TASK OBJECTIVE
Return each line of the records below that contains the word "with".
DATA TO PROCESS START
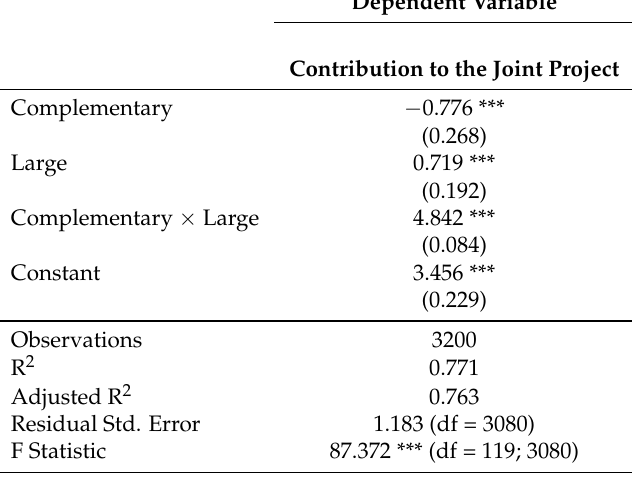
Table 9. Aggregate contribution behavior, pooled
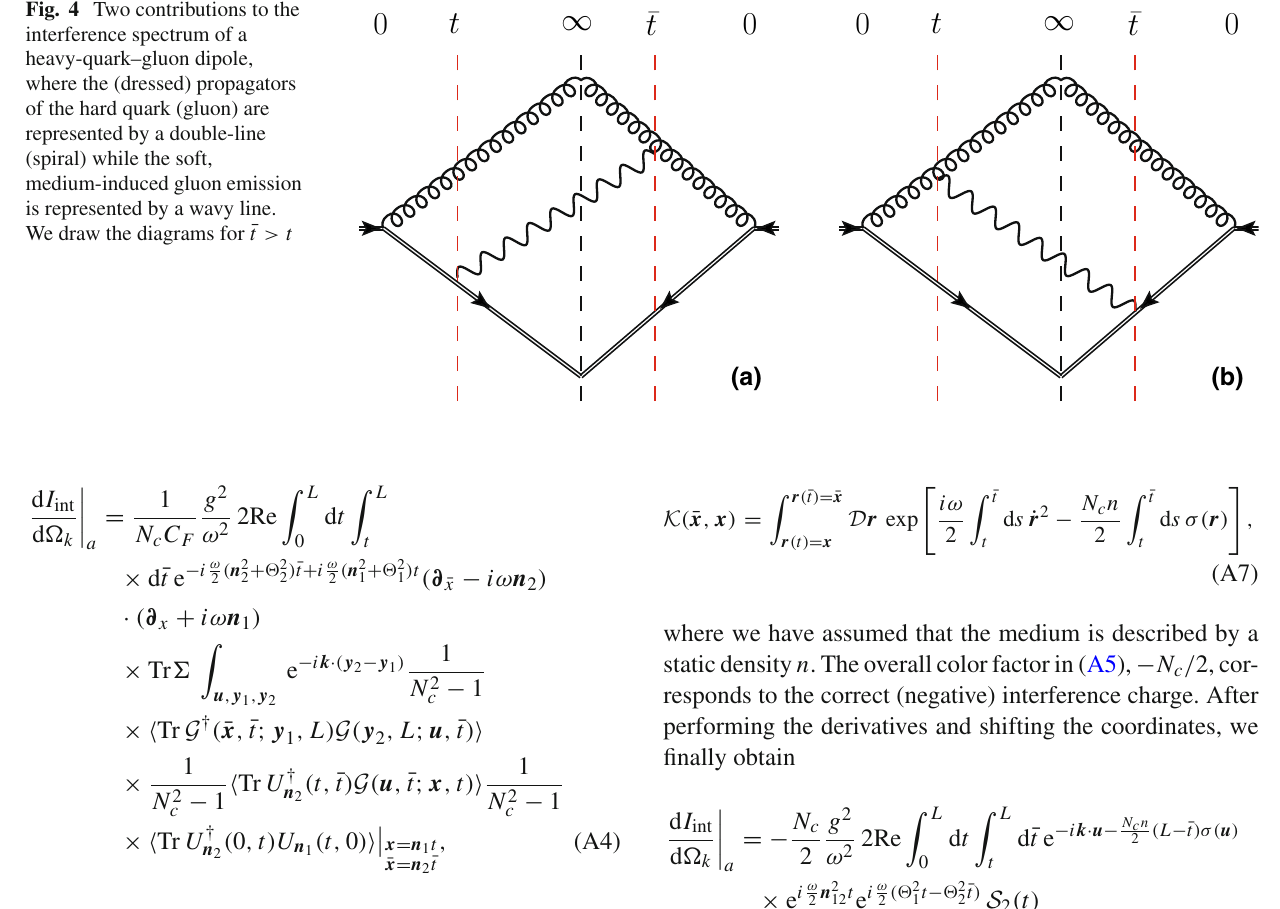
Fig. 4 Two contributions to the interference spectrum of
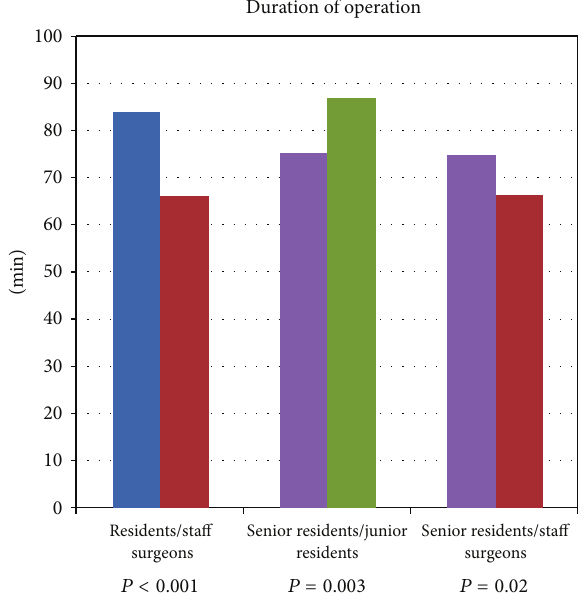
Figure 1: Duration of operation in minutes of elective laparoscopic cholecystectomy in residents versus staff surgeons, senior residents versus junior residents, and senior residents versus staff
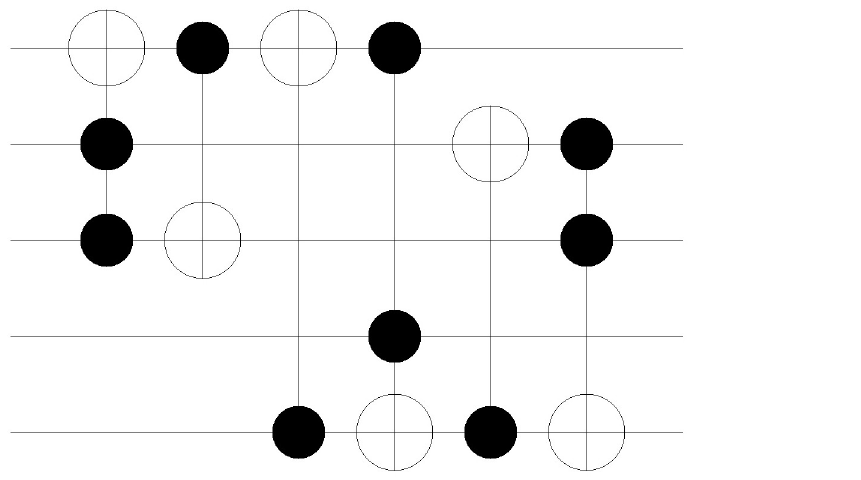
Fig 16. Resulting circuits of No. 18 4gt4_v1 with varying N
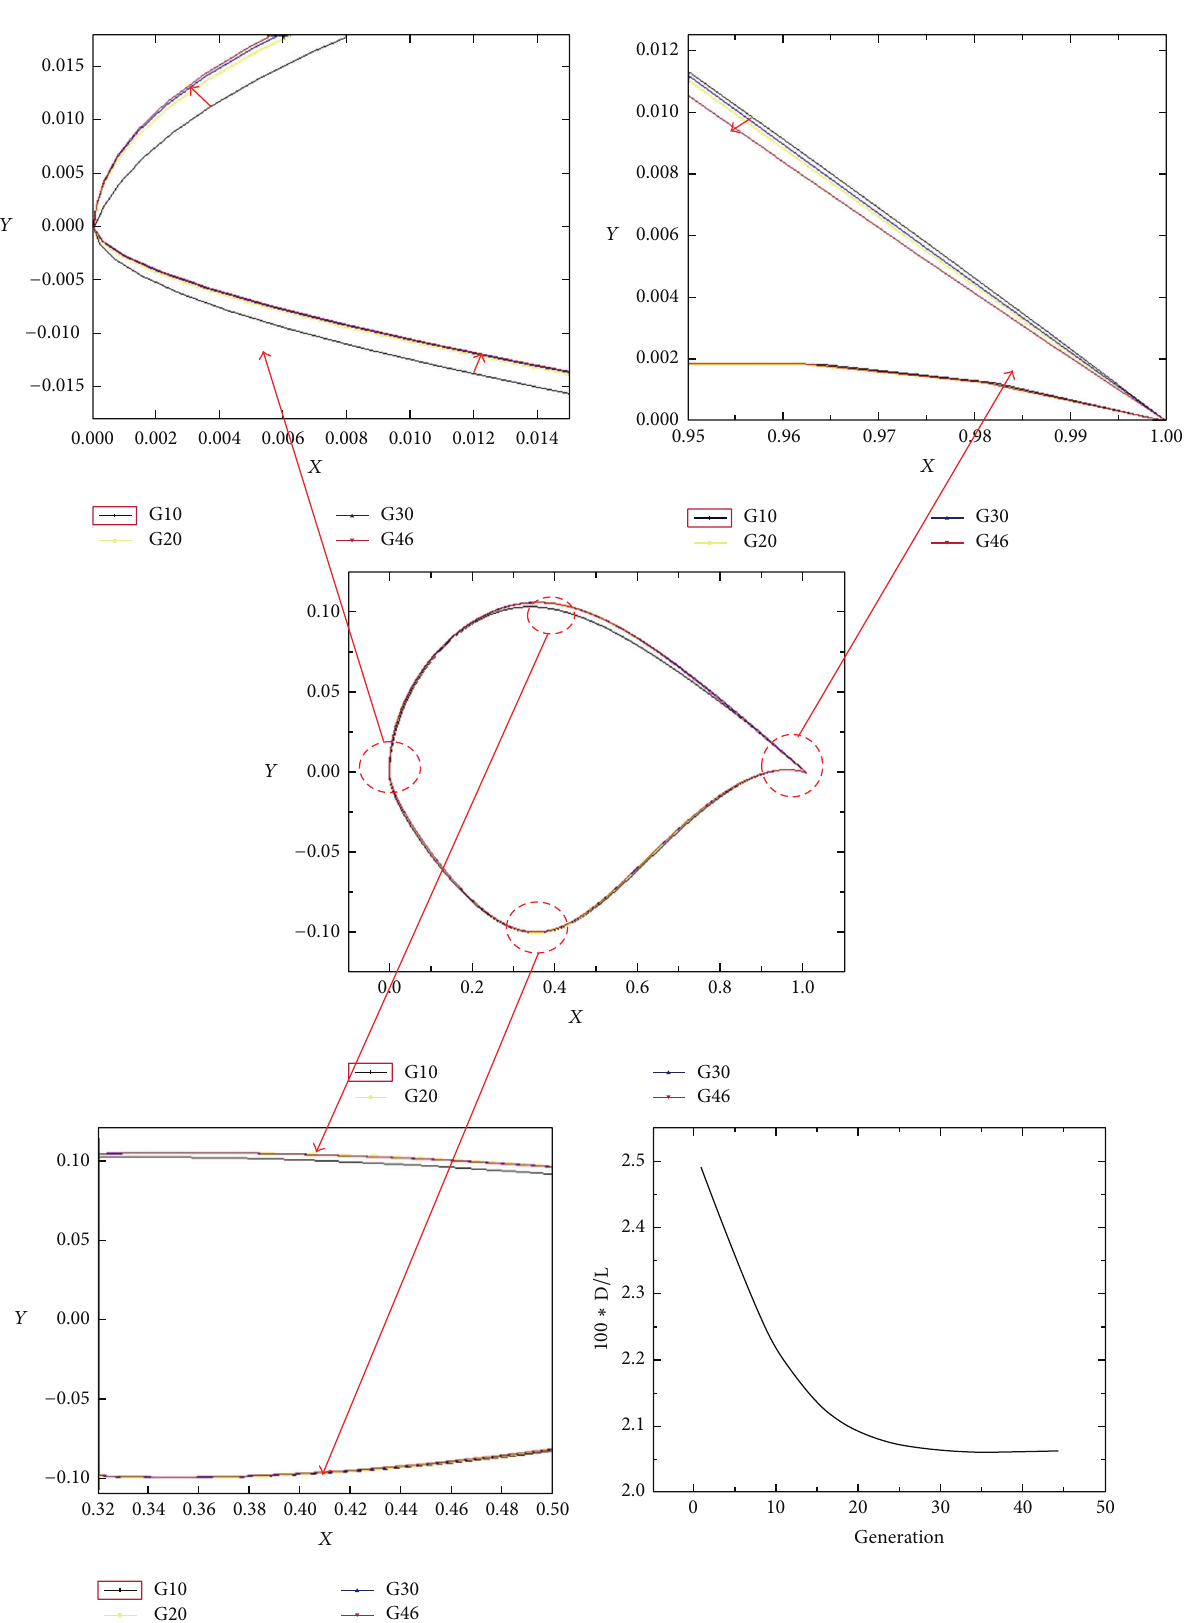
Figure 7: Shape evolution of airfoil and variation in drag to lift ratio at 23% span location in various generations of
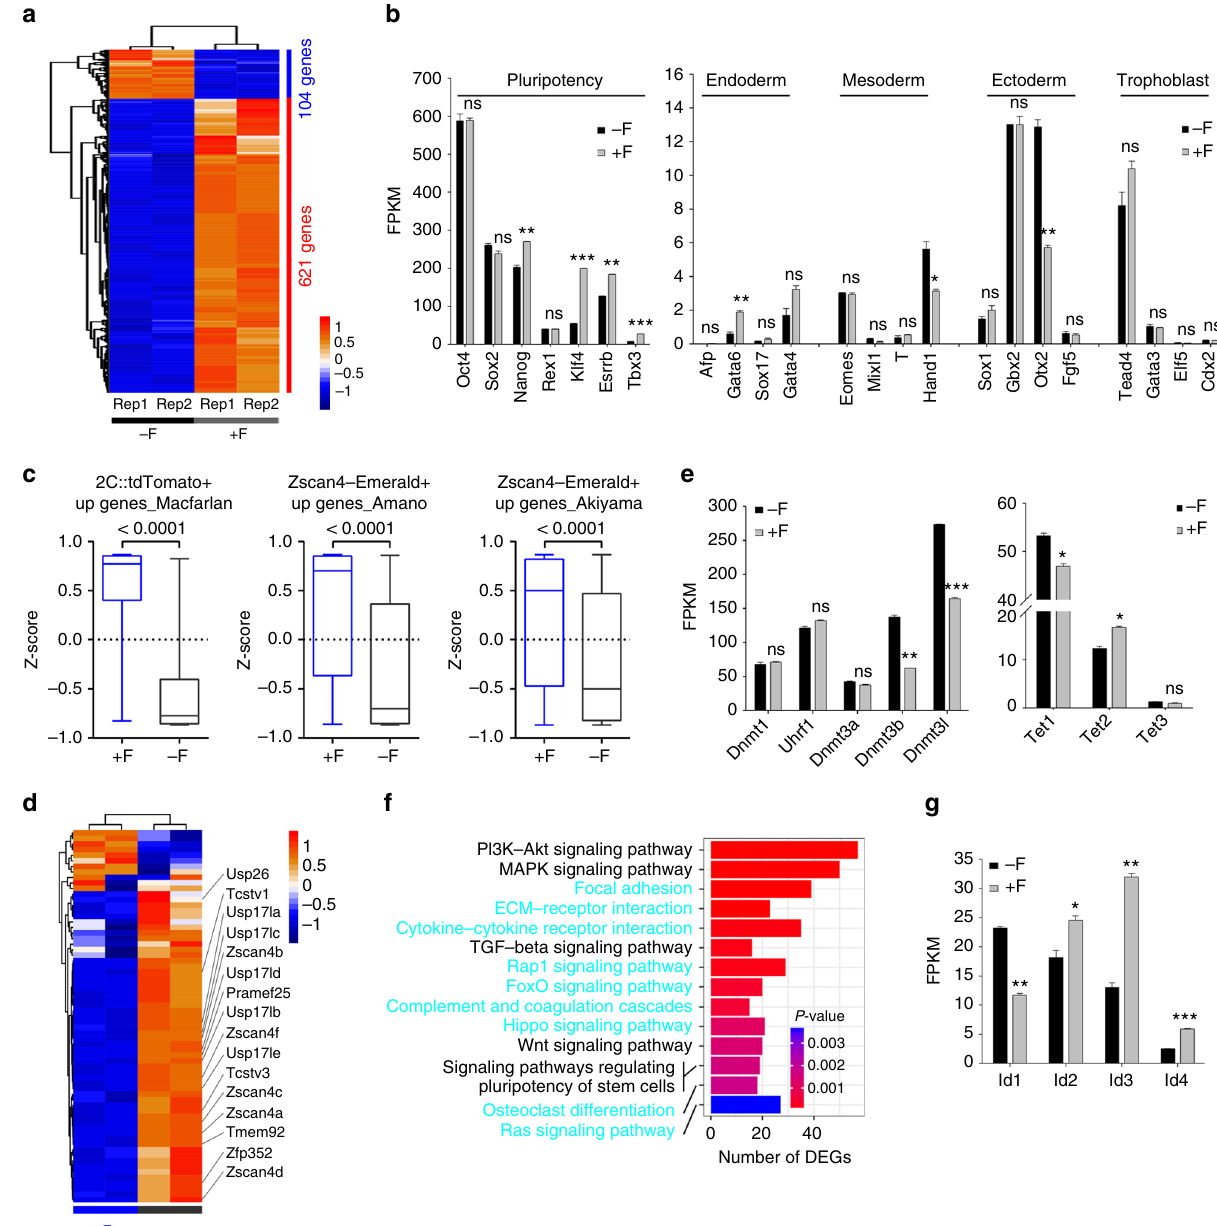
Fig. 4 Transcriptome and signal pathways by RNA-seq analysis. a Heatmap illustrating differentially expressed genes (DEGs) between N33 ESCs cultured without ( − F) and with feeders ( + F). Two biological replicates were analyzed per group. Genes with ≥ 2-fold expression changes, P adj < 0.05 were chosen for heatmap. b Expression levels (FPKMs) of pluripotency and lineage marker genes in − F and + F ESCs. c Z -scores of several gene lists: upregulated genes in 2C::tdTomato + ESCs from Macfarlan et al. 10 , Zscan4-Emerald + ESCs from Amano et al. 31 , or in Zscan4-Emerald + ESCs from Akiyama et al. 32 . d Heatmap shows expression of representative 2C genes in − F and + F ESCs. e Expression levels (FPKMs) of multiple genes involved in DNA (de) methylation. f The enriched KEGG pathways of DEGs between − F and + F ESCs. g Expression levels (FPKMs) of BMP-Smad targeting Id genes. * P < 0.05, ** P < 0.01, *** P < 0.001, ns not signi fi cant ( P > 0.05). Student ’ s t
DATA TO PROCESS END
RESPONSE
Fig 16. Resulting circuits of No. 18 4gt4_v1 with varying N
Fig. 4 Transcriptome and signal pathways by RNA-seq analysis. a Heatmap illustrating differentially expressed genes (DEGs) between N33 ESCs cultured without ( − F) and with feeders ( + F). Two biological replicates were analyzed per group. Genes with ≥ 2-fold expression changes, P adj < 0.05 were chosen for heatmap. b Expression levels (FPKMs) of pluripotency and lineage marker genes in − F and + F ESCs. c Z -scores of several gene lists: upregulated genes in 2C::tdTomato + ESCs from Macfarlan et al. 10 , Zscan4-Emerald + ESCs from Amano et al. 31 , or in Zscan4-Emerald + ESCs from Akiyama et al. 32 . d Heatmap shows expression of representative 2C genes in − F and + F ESCs. e Expression levels (FPKMs) of multiple genes involved in DNA (de) methylation. f The enriched KEGG pathways of DEGs between − F and + F ESCs. g Expression levels (FPKMs) of BMP-Smad targeting Id genes. * P < 0.05, ** P < 0.01, *** P < 0.001, ns not signi fi cant ( P > 0.05). Student ’ s t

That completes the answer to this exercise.